• EXERCISE DESCRIPTION: Given these entries, repeat exactly the lines starting with the one that has "Collaborator of the" and going on through the one that has "SGB’s are the", both included, but none of the pictures.

EXTRACTED INFORMATION: Begin

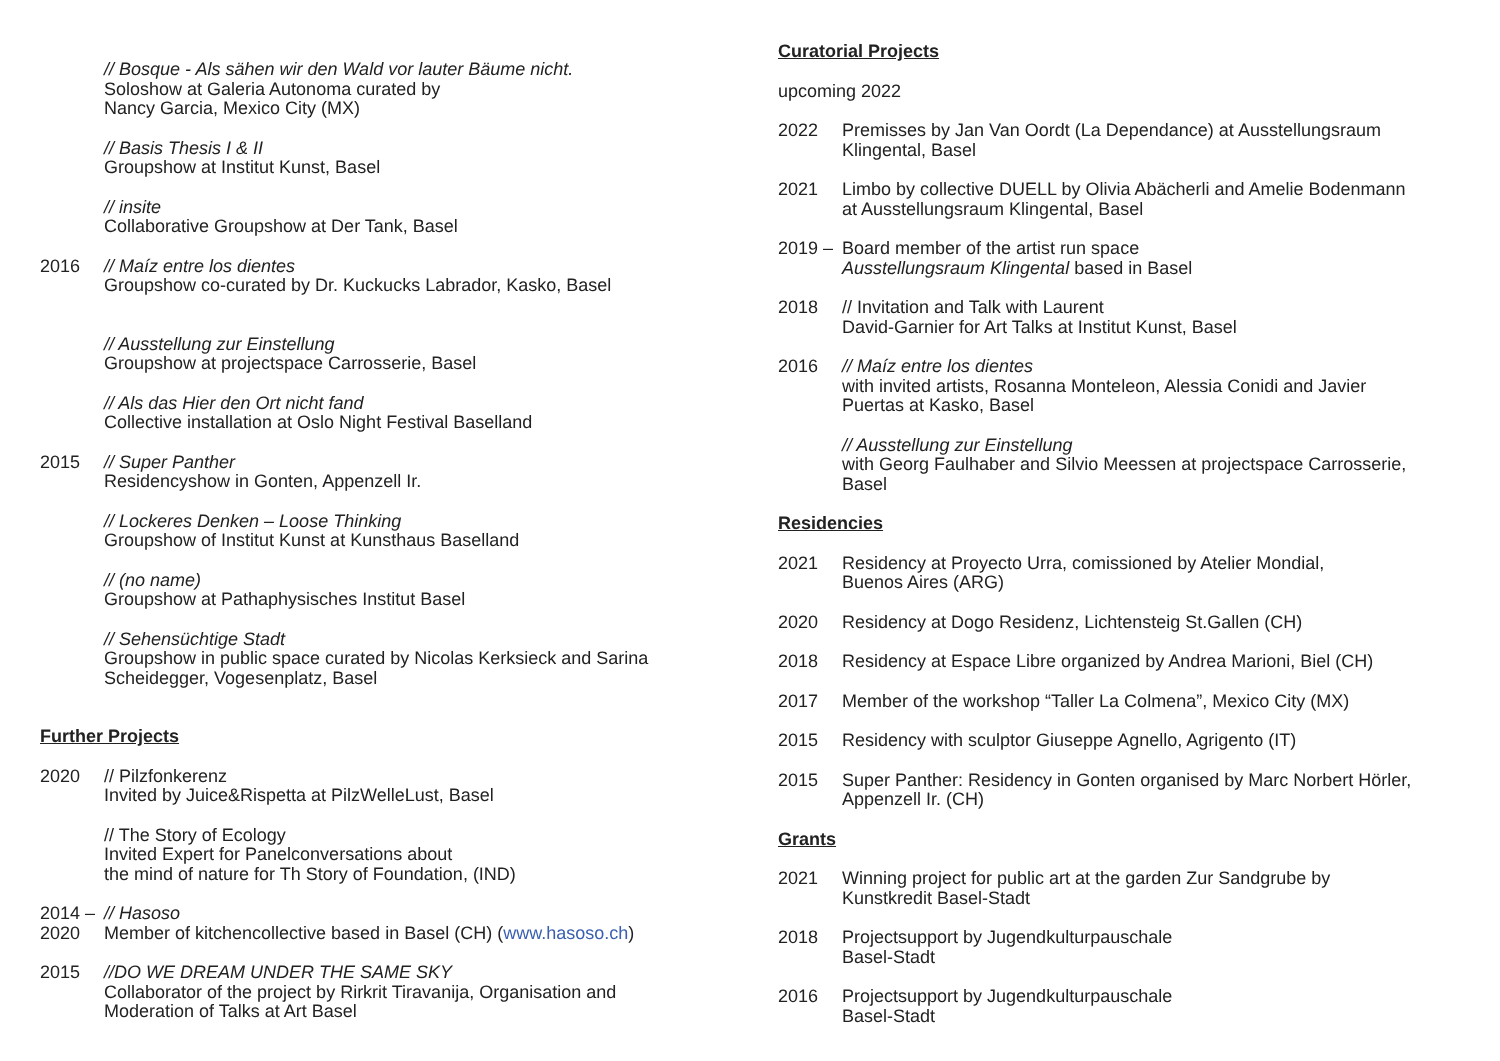// Bosque - Als sähen wir den Wald vor lauter Bäume nicht.
Soloshow at Galeria Autonoma curated by
Nancy Garcia, Mexico City (MX)
// Basis Thesis I & II
Groupshow at Institut Kunst, Basel
// insite
Collaborative Groupshow at Der Tank, Basel
2016 // Maíz entre los dientes
Groupshow co-curated by Dr. Kuckucks Labrador, Kasko, Basel
// Ausstellung zur Einstellung
Groupshow at projectspace Carrosserie, Basel
// Als das Hier den Ort nicht fand
Collective installation at Oslo Night Festival Baselland
2015 // Super Panther
Residencyshow in Gonten, Appenzell Ir.
// Lockeres Denken – Loose Thinking
Groupshow of Institut Kunst at Kunsthaus Baselland
// (no name)
Groupshow at Pathaphysisches Institut Basel
// Sehensüchtige Stadt
Groupshow in public space curated by Nicolas Kerksieck and Sarina
Scheidegger, Vogesenplatz, Basel
Further Projects
2020 // Pilzfonkerenz
Invited by Juice&Rispetta at PilzWelleLust, Basel
// The Story of Ecology
Invited Expert for Panelconversations about
the mind of nature for Th Story of Foundation, (IND)
2014 –
2020
// Hasoso
Member of kitchencollective based in Basel (CH) (www.hasoso.ch)
2015 //DO WE DREAM UNDER THE SAME SKY
Collaborator of the project by Rirkrit Tiravanija, Organisation and
Moderation of Talks at Art Basel
Curatorial Projects
upcoming 2022
2022 Premisses by Jan Van Oordt (La Dependance) at Ausstellungsraum
Klingental, Basel
2021 Limbo by collective DUELL by Olivia Abächerli and Amelie Bodenmann
at Ausstellungsraum Klingental, Basel
2019 –
Board member of the artist run space
Ausstellungsraum Klingental based in Basel
2018 // Invitation and Talk with Laurent
David-Garnier for Art Talks at Institut Kunst, Basel
2016 // Maíz entre los dientes
with invited artists, Rosanna Monteleon, Alessia Conidi and Javier
Puertas at Kasko, Basel
// Ausstellung zur Einstellung
with Georg Faulhaber and Silvio Meessen at projectspace Carrosserie,
Basel
Residencies
2021 Residency at Proyecto Urra, comissioned by Atelier Mondial,
Buenos Aires (ARG)
2020 Residency at Dogo Residenz, Lichtensteig St.Gallen (CH)
2018 Residency at Espace Libre organized by Andrea Marioni, Biel (CH)
2017 Member of the workshop “Taller La Colmena”, Mexico City (MX)
2015 Residency with sculptor Giuseppe Agnello, Agrigento (IT)
2015 Super Panther: Residency in Gonten organised by Marc Norbert Hörler,
Appenzell Ir. (CH)
Grants
2021 Winning project for public art at the garden Zur Sandgrube by
Kunstkredit Basel-Stadt
2018 Projectsupport by Jugendkulturpauschale
Basel-Stadt
2016 Projectsupport by Jugendkulturpauschale
Basel-Stadt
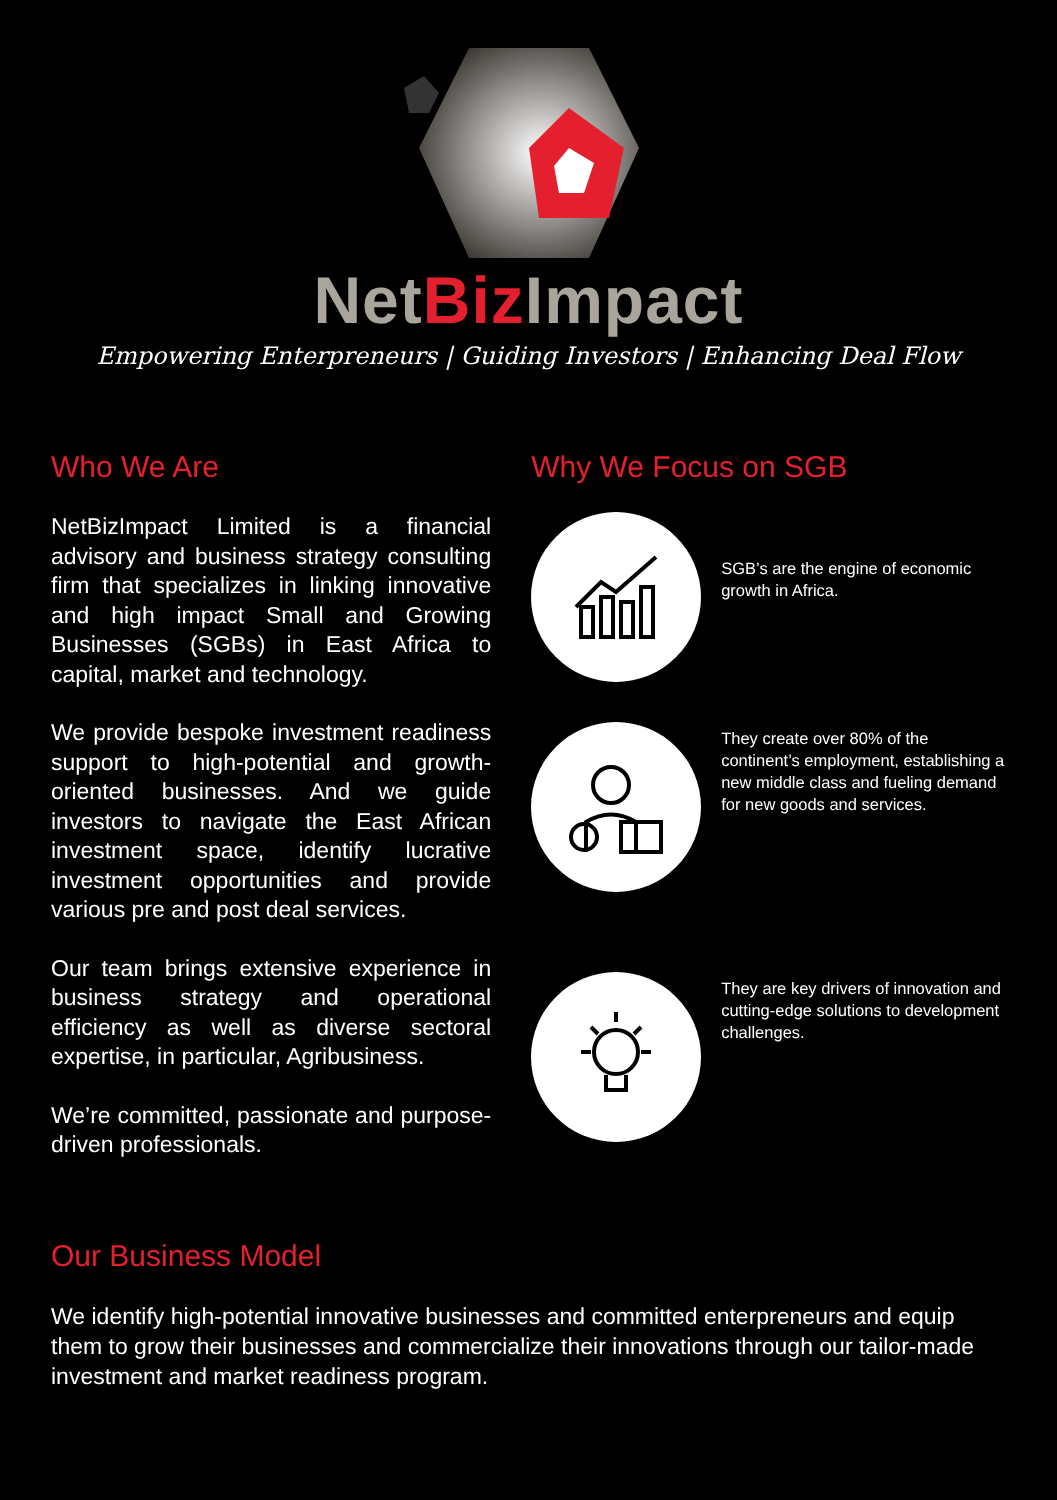NetBiz Impact
Empowering Enterpreneurs | Guiding Investors | Enhancing Deal Flow
Who We Are
NetBizImpact Limited is a financial advisory and business strategy consulting firm that specializes in linking innovative and high impact Small and Growing Businesses (SGBs) in East Africa to capital, market and technology.
We provide bespoke investment readiness support to high-potential and growth-oriented businesses. And we guide investors to navigate the East African investment space, identify lucrative investment opportunities and provide various pre and post deal services.
Our team brings extensive experience in business strategy and operational efficiency as well as diverse sectoral expertise, in particular, Agribusiness.
We’re committed, passionate and purpose-driven professionals.
Why We Focus on SGB
SGB’s are the engine of economic growth in Africa.
They create over 80% of the continent’s employment, establishing a new middle class and fueling demand for new goods and services.
They are key drivers of innovation and cutting-edge solutions to development challenges.
Our Business Model
We identify high-potential innovative businesses and committed enterpreneurs and equip them to grow their businesses and commercialize their innovations through our tailor-made investment and market readiness program.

EXTRACTED INFORMATION: End

• RESPONSE AREA:
Collaborator of the project by Rirkrit Tiravanija, Organisation and
Moderation of Talks at Art Basel
Curatorial Projects
upcoming 2022
2022 Premisses by Jan Van Oordt (La Dependance) at Ausstellungsraum
Klingental, Basel
2021 Limbo by collective DUELL by Olivia Abächerli and Amelie Bodenmann
at Ausstellungsraum Klingental, Basel
2019 –
Board member of the artist run space
Ausstellungsraum Klingental based in Basel
2018 // Invitation and Talk with Laurent
David-Garnier for Art Talks at Institut Kunst, Basel
2016 // Maíz entre los dientes
with invited artists, Rosanna Monteleon, Alessia Conidi and Javier
Puertas at Kasko, Basel
// Ausstellung zur Einstellung
with Georg Faulhaber and Silvio Meessen at projectspace Carrosserie,
Basel
Residencies
2021 Residency at Proyecto Urra, comissioned by Atelier Mondial,
Buenos Aires (ARG)
2020 Residency at Dogo Residenz, Lichtensteig St.Gallen (CH)
2018 Residency at Espace Libre organized by Andrea Marioni, Biel (CH)
2017 Member of the workshop “Taller La Colmena”, Mexico City (MX)
2015 Residency with sculptor Giuseppe Agnello, Agrigento (IT)
2015 Super Panther: Residency in Gonten organised by Marc Norbert Hörler,
Appenzell Ir. (CH)
Grants
2021 Winning project for public art at the garden Zur Sandgrube by
Kunstkredit Basel-Stadt
2018 Projectsupport by Jugendkulturpauschale
Basel-Stadt
2016 Projectsupport by Jugendkulturpauschale
Basel-Stadt
NetBiz Impact
Empowering Enterpreneurs | Guiding Investors | Enhancing Deal Flow
Who We Are
NetBizImpact Limited is a financial advisory and business strategy consulting firm that specializes in linking innovative and high impact Small and Growing Businesses (SGBs) in East Africa to capital, market and technology.
We provide bespoke investment readiness support to high-potential and growth-oriented businesses. And we guide investors to navigate the East African investment space, identify lucrative investment opportunities and provide various pre and post deal services.
Our team brings extensive experience in business strategy and operational efficiency as well as diverse sectoral expertise, in particular, Agribusiness.
We’re committed, passionate and purpose-driven professionals.
Why We Focus on SGB
SGB’s are the engine of economic growth in Africa.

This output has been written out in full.